Meskipun begitu, berbagai langkah pun coba dilakukan oleh masyarakat Desa Penggarit untuk mampu bertahan di masa Pandemi COVID-19. Salah satunya dengan mengadakan musyawarah desa yang melahirkan sejumlah kesepakatan yakni penerima bantuan hanya bagi mereka yang terdampak Pandemi COVID-19. Tak hanya itu, desanya pun turut memanfaatkan budaya lokal untuk membantu mereka yang terdampak.
“Budaya gotong royong di desa kami ini selalu dikedepankan sehingga dapat membantu para pelaku usaha yang terdampak,” ujarnya.
Dalam diskusi Bincang Desa BRILIan yang dihadiri oleh sejumlah tokoh dan kepala desa, juga terungkap bahwa tidak semua desa merasakan dampak negatif dari pandemi COVID-19. Bahkan, tidak sedikit mereka yang justru tumbuh di masa pandemi COVID-19.
Salah satunya Desa Talok Kecamatan Turen, Kabupaten Malang, Jawa Timur. Kepala Desa Talok Agus Harianto mengatakan daerahnya mampu tumbuh dengan terus berinovasi.
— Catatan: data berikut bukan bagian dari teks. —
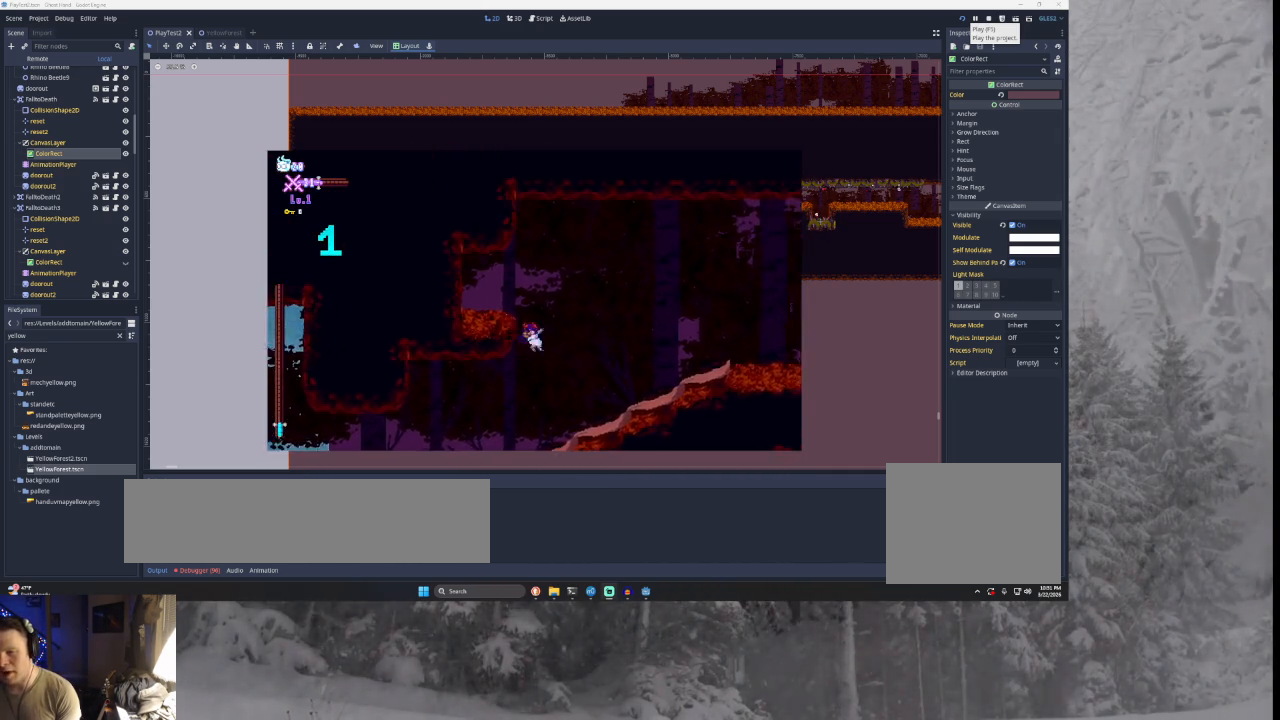
{"buttons": [], "left_stick": "right", "right_stick": "center", "events": [[33, "left_stick", "right"], [333, "TRIANGLE", "up"]]}
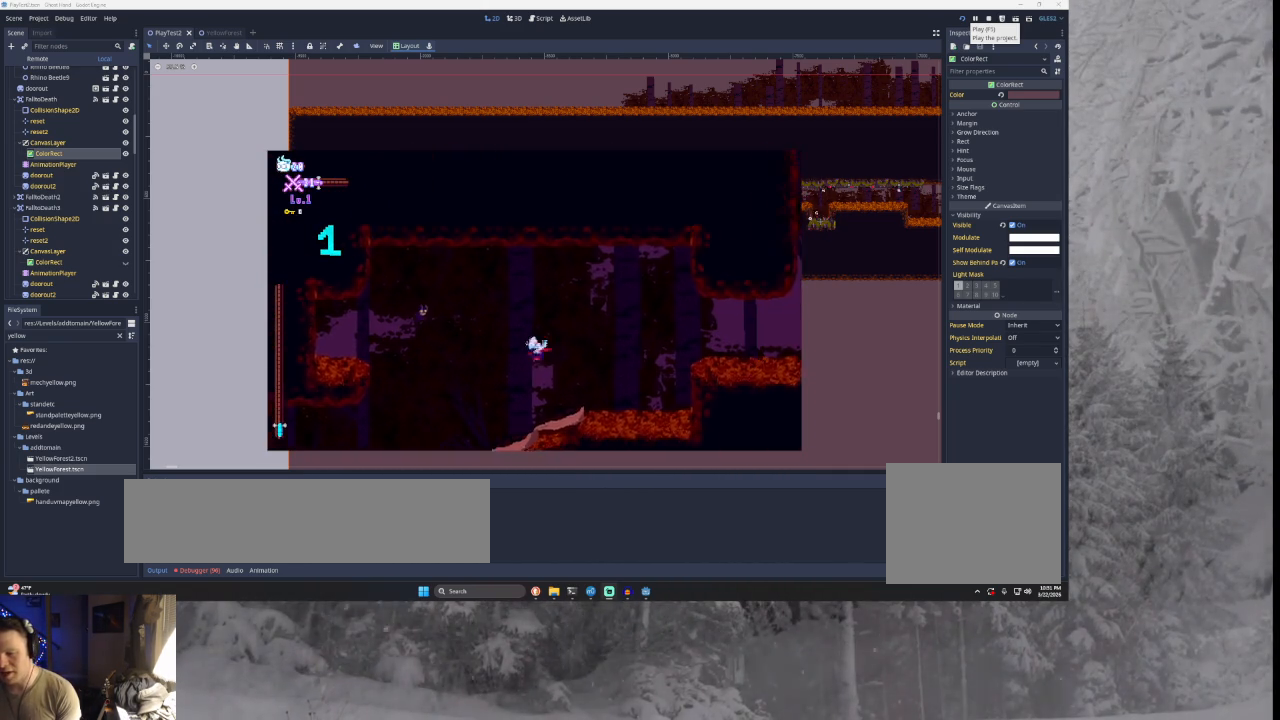
{"buttons": [], "left_stick": "center", "right_stick": "center", "events": [[233, "left_stick", "center"]]}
Bahkan desa tersebut, sukses membuat aplikasi MyTalok dan TalokGo untuk membantu meningkatkan sektor ekonomi di desanya hingga sekitarnya.
Hal serupa juga disampaikan oleh Kepala Desa Tebara Marten Ragowino Bira. Menurutnya untuk mengetahui dampak pandemi terhadap desa harus dilihat secara objektif.
“Desa terdampak pandemi bisa iya bisa tidak,” jelasnya.
Jika dilihat dari sektor pariwisata, ia mengakui memang merasakan dampak Pandemi COVID-19. Namun, untuk sektor lainnya belum tentu.
Melalui dua sektor tersebut, desanya mampu membangun tiga unit usaha saat pandemi yakni lumbung desa, toko grosir, dan pasar desa.
“Nelayanan, tani, dan ternak membuat desa kami kuat,” katanya.
Senada dengan itu, Kepala Desa (Kades) Klangon, Saradan, Madiun Didik Kuswandi mengatakan sektor pertanian juga membantu Desa Klangon bertahan di masa Pandemi COVID-19.
“Sebenarnya pandemi tidak berpengaruh terhadap kami karena 100% warga desa kami petani,” Didik Kuswandi.
Ia mengatakan, ada banyak komoditi pertanian yang ditanam oleh warga desa, seperti alpukat, jeruk, dan porang. Untuk porang sendiri, bukan hal baru masyarakat menanam komoditi tersebut. Sudah sejak dulu warga desa menanam tanaman yang sedang naik daun tersebut.
“Memulai menanam ini atas dasar kami cinta pada alam. 100% warga kami menanam porang sudah sejak tahun 80an dan sudah ekspor,” katanya.
Ia juga mengatakan, pandemi harusnya menjadi sebuah pelajaran agar potensi-potensi seperti sektor pertanian kembali diangkat.
“Corona ini mengajarkan kita apa potensi desa yang bisa dikembangkan,”
Sementara itu, Direktur Bisnis Mikro Supari juga mengakui desa memiliki potensi yang besar dalam menggerakkan roda perekonomian. Hal tersebut terlihat dari pencarian kredit mikro yang ada di desa hampir Rp 17 triliun dari Rp 22 triliun itu cair.
Data BRI setiap bulan selama pandemi, pencarian kredit mikro itu ada di desa. Hampir Rp 17 triliun dari 22 triliun itu cair di desa, setiap bulan. dan mereka menjangkau hampir 600 ribu masyarakat desa tiap bulan. maka jangan heran kalau pertumbuhan ekonomi masa depan berangkatnya dari desa,” tutup Supari.
“Sementara jika melihat data BRI setiap bulan selama pandemi, pencarian kredit mikro itu ada di desa. Hampir Rp 17 triliun dari 22 triliun itu cair di desa, setiap bulan. dan mereka menjangkau hampir 600 ribu masyarakat desa tiap bulan. Maka jangan heran kalau pertumbuhan ekonomi masa depan berangkatnya dari desa,” tutupnya.